Inaugurating Chakma With Class, Style

Tuesday, April 7th, 2009

January 21, 2009 Ed Cartoon

With the pomp and circumstance of the inauguration of Barack Obama having passed, The Gazette looks ahead to what an inauguration of our own new president may look like. We hope Western will be able to provide a ceremony the entire campus will remember for ages.

For a school claiming to provide the best student experience among research-intensive universities in Canada, there are a disturbing lack of century-old traditions our new students can awkwardly take part in.

Chakma’s inauguration represents an excellent opportunity to herald in a new age of ridiculous traditions for Western " especially ones involving silly hats. With this in mind, the ceremony should coincide with Orientation Week in order to achieve maximum saturation in the student community.

As an incentive for older students to involve themselves in the festivities, administration should hold a contest: whichever student pens the best inaugural oath will be given the honour of administering the oath of office to Chakma.

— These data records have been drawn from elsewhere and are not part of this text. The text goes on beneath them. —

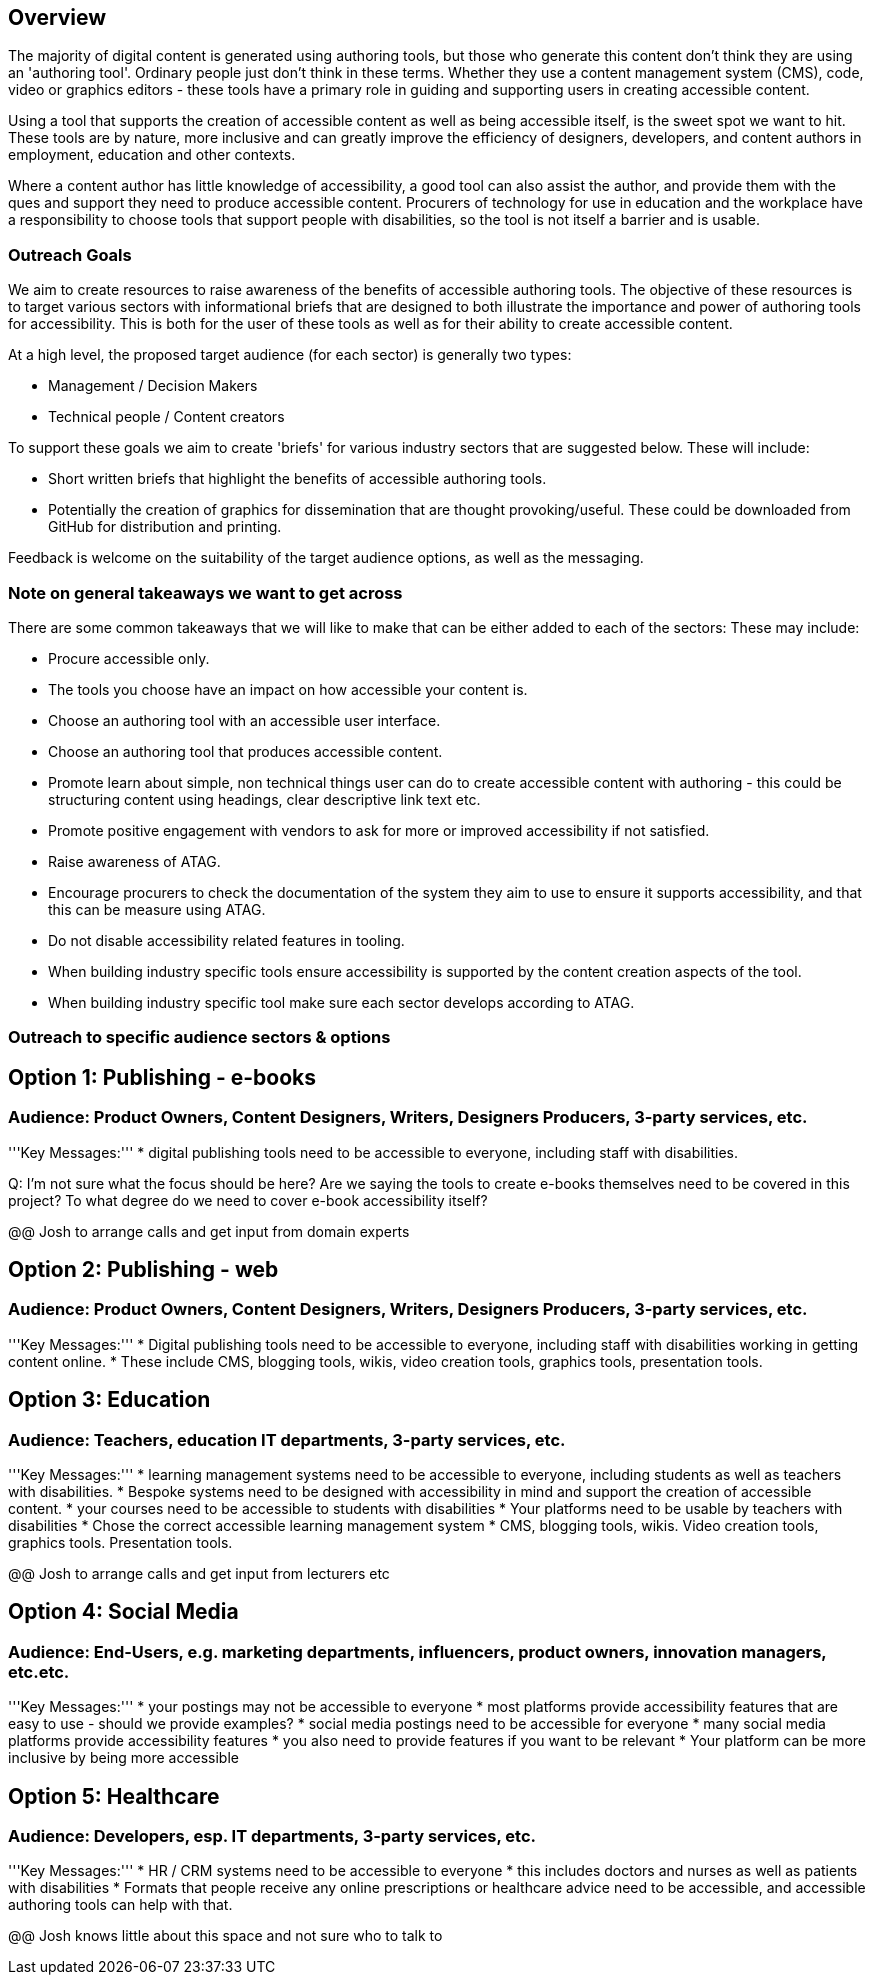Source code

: == Overview ==

The majority of digital content is generated using authoring tools, but those who generate this content don't think they are using an 'authoring tool'. Ordinary people just don't think in these terms. Whether they use a content management system (CMS), code, video or graphics editors -  these tools have a primary role in guiding and supporting users in creating accessible content.

Using a tool that supports the creation of accessible content as well as being accessible itself, is the sweet spot we want to hit. These tools are by nature, more inclusive and can greatly improve the efficiency of designers, developers, and content authors in employment, education and other contexts.

Where a content author has little knowledge of accessibility, a good tool can also assist the author, and provide them with the ques and support they need to produce accessible content. Procurers of technology for use in education and the workplace have a responsibility to choose tools that support people with disabilities, so the tool is not itself a barrier and is usable.

=== Outreach Goals ===

We aim to create resources to raise awareness of the benefits of accessible authoring tools. The objective of these resources is to target various sectors with informational briefs that are designed to both illustrate the importance and power of authoring tools for accessibility. This is both for the user of these tools as well as for their ability to create accessible content.

At a high level, the proposed target audience (for each sector) is generally two types:

* Management / Decision Makers
* Technical people / Content creators

To support these goals we aim to create 'briefs' for various industry sectors that are suggested below. These will include:

* Short written briefs that highlight the benefits of accessible authoring tools.
* Potentially the creation of graphics for dissemination that are thought provoking/useful. These could be downloaded from GitHub for distribution and printing.

Feedback is welcome on the suitability of the target audience options, as well as the messaging.

=== Note on general takeaways we want to get across ===

There are some common takeaways that we will like to make that can be either added to each of the sectors: These may include:

* Procure accessible only.
* The tools you choose have an impact on how accessible your content is.
* Choose an authoring tool with an accessible user interface.
* Choose an authoring tool that produces accessible content.
* Promote learn about simple, non technical things user can do to create accessible content with authoring - this could be structuring content using headings, clear descriptive link text etc.
* Promote positive engagement with vendors to ask for more or improved accessibility if not satisfied.
* Raise awareness of ATAG.
* Encourage procurers to check the documentation of the system they aim to use to ensure it supports accessibility, and that this can be measure using ATAG.
* Do not disable accessibility related features in tooling.
* When building industry specific tools ensure accessibility is supported by the content creation aspects of the tool.
* When building industry specific tool make sure each sector develops according to ATAG.

=== Outreach to specific audience sectors & options ===

== Option 1: Publishing - e-books ==
=== Audience: Product Owners, Content Designers, Writers, Designers Producers, 3-party services, etc. ===
'''Key Messages:'''
* digital publishing tools need to be accessible to everyone, including staff with disabilities.

Q: I'm not sure what the focus should be here? Are we saying the tools to create e-books themselves need to be covered in this project? To what degree do we need to cover e-book accessibility itself?

@@ Josh to arrange calls and get input from domain experts

== Option 2: Publishing - web ==
=== Audience: Product Owners, Content Designers, Writers, Designers Producers, 3-party services, etc. ===
'''Key Messages:'''
* Digital publishing tools need to be accessible to everyone, including staff with disabilities working in getting content online.
* These include CMS, blogging tools, wikis, video creation tools, graphics tools, presentation tools.

== Option 3: Education ==
=== Audience: Teachers, education IT departments, 3-party services, etc. ===
'''Key Messages:'''
* learning management systems need to be accessible to everyone, including students as well as teachers with disabilities.
* Bespoke systems need to be designed with accessibility in mind and support the creation of accessible content.
* your courses need to be accessible to students with disabilities
* Your platforms need to be usable by teachers with disabilities
* Chose the correct accessible learning management system
* CMS, blogging tools, wikis. Video creation tools, graphics tools. Presentation tools.

@@ Josh to arrange calls and get input from lecturers etc

== Option 4:  Social Media ==
=== Audience: End-Users, e.g. marketing departments, influencers, product owners, innovation managers, etc.etc. ===
'''Key Messages:'''
* your postings may not be accessible to everyone
* most platforms provide accessibility features that are easy to use - should we provide examples?
* social media postings need to be accessible for everyone
* many social media platforms provide accessibility features
* you also need to provide features if you want to be relevant
* Your platform can be more inclusive by being more accessible

== Option 5: Healthcare ==
=== Audience: Developers, esp. IT departments, 3-party services, etc. ===
'''Key Messages:'''
* HR / CRM systems need to be accessible to everyone
* this includes doctors and nurses as well as patients with disabilities
* Formats that people receive any online prescriptions or healthcare advice need to be accessible, and accessible authoring tools can help with that.

@@ Josh knows little about this space and not sure who to talk to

This step will ensure a close personal bond will develop between our student population and the new president.

Perhaps to ensure all students are familiar with the new head honcho’s face, Western could create a temporary advertising campaign. Instead of Western 1 cards, Chakma 1 cards could be used to spend our parents’ money at Centre Spot and on Subway takeout. Massive banners portraying Chakma in a suitably heroic pose could decorate Concrete Beach.

On the day of inauguration, the president-elect could follow in the footsteps of many Western students by taking the bus to campus.

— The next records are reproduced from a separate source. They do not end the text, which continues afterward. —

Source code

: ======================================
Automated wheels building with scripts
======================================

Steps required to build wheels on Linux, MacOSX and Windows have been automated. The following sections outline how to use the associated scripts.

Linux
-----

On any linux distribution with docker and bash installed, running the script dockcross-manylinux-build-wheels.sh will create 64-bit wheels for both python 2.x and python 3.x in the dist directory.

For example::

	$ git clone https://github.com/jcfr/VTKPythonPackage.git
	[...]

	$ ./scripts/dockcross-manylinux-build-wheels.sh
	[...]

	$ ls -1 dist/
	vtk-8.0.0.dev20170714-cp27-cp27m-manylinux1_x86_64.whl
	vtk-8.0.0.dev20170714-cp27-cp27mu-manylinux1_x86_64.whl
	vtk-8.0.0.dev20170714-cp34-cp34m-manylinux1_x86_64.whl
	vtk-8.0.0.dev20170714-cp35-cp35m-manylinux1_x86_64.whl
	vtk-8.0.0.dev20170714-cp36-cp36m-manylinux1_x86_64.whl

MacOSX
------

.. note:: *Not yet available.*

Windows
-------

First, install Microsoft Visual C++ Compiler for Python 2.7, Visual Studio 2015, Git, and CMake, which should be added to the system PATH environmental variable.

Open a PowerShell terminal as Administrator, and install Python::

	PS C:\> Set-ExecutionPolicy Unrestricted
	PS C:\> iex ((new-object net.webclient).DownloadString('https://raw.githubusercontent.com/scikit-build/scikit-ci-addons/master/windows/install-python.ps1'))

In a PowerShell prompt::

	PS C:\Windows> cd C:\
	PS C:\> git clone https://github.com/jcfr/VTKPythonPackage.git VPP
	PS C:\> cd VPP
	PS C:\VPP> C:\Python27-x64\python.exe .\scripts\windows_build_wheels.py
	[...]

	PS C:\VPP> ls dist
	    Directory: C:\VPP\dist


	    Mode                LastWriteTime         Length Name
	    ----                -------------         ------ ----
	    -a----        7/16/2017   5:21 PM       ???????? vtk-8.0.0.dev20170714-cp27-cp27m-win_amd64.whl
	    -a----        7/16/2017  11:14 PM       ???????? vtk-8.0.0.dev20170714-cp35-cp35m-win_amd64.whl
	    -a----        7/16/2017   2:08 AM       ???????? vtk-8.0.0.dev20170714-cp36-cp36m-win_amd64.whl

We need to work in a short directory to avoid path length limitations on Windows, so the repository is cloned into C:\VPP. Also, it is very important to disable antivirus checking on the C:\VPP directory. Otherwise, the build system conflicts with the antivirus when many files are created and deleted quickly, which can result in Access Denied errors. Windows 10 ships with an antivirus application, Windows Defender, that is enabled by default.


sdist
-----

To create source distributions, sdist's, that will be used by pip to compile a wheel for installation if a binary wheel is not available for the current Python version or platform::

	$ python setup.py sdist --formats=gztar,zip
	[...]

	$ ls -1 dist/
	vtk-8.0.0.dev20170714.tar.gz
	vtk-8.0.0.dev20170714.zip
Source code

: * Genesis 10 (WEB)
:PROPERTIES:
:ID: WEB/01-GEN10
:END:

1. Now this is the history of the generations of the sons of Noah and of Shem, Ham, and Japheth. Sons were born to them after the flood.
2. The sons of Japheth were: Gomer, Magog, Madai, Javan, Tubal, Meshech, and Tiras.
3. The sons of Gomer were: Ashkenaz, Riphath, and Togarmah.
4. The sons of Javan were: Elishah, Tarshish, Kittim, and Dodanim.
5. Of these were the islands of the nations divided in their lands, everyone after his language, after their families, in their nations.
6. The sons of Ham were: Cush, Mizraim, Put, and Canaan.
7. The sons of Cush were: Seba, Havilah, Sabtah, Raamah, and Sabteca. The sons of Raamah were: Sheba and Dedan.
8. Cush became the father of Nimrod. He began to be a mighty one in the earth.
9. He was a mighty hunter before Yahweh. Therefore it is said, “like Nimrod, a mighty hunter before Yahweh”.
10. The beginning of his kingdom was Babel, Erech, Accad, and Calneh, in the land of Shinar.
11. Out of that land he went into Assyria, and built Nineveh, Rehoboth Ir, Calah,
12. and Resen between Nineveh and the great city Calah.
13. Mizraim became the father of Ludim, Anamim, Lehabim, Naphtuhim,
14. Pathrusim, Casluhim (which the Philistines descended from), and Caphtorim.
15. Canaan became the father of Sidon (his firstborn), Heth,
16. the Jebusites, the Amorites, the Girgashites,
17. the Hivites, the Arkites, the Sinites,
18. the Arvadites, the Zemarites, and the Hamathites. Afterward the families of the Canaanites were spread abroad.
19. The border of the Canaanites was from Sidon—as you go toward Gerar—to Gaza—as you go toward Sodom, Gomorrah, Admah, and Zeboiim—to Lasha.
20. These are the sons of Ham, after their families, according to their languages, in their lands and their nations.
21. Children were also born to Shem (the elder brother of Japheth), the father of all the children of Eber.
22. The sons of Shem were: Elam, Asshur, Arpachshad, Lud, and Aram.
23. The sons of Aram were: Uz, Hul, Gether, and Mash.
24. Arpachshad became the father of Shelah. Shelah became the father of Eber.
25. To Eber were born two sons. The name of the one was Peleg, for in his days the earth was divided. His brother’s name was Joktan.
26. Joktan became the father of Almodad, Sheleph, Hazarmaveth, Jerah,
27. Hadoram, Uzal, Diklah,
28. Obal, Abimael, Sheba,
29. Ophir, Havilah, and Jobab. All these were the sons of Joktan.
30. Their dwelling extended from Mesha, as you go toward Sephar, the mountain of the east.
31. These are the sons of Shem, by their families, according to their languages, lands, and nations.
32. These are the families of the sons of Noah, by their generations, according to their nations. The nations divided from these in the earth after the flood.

In the spirit of Aretha Franklin’s rendition of “My Country, ‘Tis of Thee,” Western’s favourite celebrity, Rick McGhie, could perform the classic “Anyway You Want It” " a piece much more suited to the musical sensibilities of our student population.

Following this momentous occasion, Chakma would mount the Western Mustang who " instead of doing a lap of TD Waterhouse to celebrate a touchdown " would carry Chakma off into the sunset.

Following Chakma’s exit, the school would celebrate the accomplishments of now President-derelict Dr. Paul Davenport.

In order for all students to share Davenport’s excitement at receiving $700,000 of the student’s money as a retirement present, Davenport would be presented with a giant novelty check. As well, a special video would elaborate on the number of essential services $700,000 would buy " such as 3,500 first year biology textbooks, 483,000 large Tim Hortons coffees or tuition for 140 students.

What a fitting welcome it would be for Dr. Chakma.